**Problem statement**
Which lines run from the start of the data below to the line containing "of his country"? Set them down exactly, with none added.

Top of Provided records

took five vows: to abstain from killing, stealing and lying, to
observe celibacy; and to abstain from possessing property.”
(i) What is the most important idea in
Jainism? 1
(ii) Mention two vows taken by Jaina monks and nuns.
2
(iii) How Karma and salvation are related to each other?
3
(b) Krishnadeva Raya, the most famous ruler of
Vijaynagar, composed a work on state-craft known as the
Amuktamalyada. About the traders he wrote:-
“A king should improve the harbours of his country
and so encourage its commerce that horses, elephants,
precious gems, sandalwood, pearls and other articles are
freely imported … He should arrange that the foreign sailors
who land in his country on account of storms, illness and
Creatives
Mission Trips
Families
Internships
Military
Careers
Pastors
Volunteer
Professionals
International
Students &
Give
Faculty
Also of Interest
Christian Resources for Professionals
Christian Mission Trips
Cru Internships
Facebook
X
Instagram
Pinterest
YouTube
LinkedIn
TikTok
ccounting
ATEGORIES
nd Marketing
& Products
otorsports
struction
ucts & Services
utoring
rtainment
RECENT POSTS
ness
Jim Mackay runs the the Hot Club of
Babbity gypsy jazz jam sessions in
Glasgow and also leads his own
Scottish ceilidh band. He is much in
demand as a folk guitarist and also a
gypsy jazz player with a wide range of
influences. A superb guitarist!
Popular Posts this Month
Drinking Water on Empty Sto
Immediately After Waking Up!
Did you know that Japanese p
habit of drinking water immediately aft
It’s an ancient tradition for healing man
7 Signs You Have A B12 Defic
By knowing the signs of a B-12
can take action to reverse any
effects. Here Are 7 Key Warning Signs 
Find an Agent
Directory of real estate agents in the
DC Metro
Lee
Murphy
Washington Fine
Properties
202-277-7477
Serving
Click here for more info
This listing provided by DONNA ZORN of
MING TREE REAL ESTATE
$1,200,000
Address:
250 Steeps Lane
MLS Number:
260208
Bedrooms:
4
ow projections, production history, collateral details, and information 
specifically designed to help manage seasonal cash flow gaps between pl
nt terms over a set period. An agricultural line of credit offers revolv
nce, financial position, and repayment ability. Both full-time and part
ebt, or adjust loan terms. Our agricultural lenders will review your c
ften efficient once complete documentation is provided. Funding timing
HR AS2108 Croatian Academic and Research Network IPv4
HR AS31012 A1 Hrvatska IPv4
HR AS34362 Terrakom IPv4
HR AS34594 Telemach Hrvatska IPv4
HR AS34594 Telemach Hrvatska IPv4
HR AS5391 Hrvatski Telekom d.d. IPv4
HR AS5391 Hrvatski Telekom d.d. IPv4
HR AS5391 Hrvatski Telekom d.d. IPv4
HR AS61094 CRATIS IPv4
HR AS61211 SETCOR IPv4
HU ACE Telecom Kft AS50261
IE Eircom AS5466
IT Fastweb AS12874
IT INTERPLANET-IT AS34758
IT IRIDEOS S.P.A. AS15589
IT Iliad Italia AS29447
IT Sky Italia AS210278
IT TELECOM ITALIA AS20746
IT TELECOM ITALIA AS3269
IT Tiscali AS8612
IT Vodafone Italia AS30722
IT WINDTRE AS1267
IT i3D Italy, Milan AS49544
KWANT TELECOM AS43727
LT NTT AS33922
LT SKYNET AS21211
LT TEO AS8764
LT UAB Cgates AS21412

Bottom of Provided records

**Solved exercise**
took five vows: to abstain from killing, stealing and lying, to
observe celibacy; and to abstain from possessing property.”
(i) What is the most important idea in
Jainism? 1
(ii) Mention two vows taken by Jaina monks and nuns.
2
(iii) How Karma and salvation are related to each other?
3
(b) Krishnadeva Raya, the most famous ruler of
Vijaynagar, composed a work on state-craft known as the
Amuktamalyada. About the traders he wrote:-
“A king should improve the harbours of his country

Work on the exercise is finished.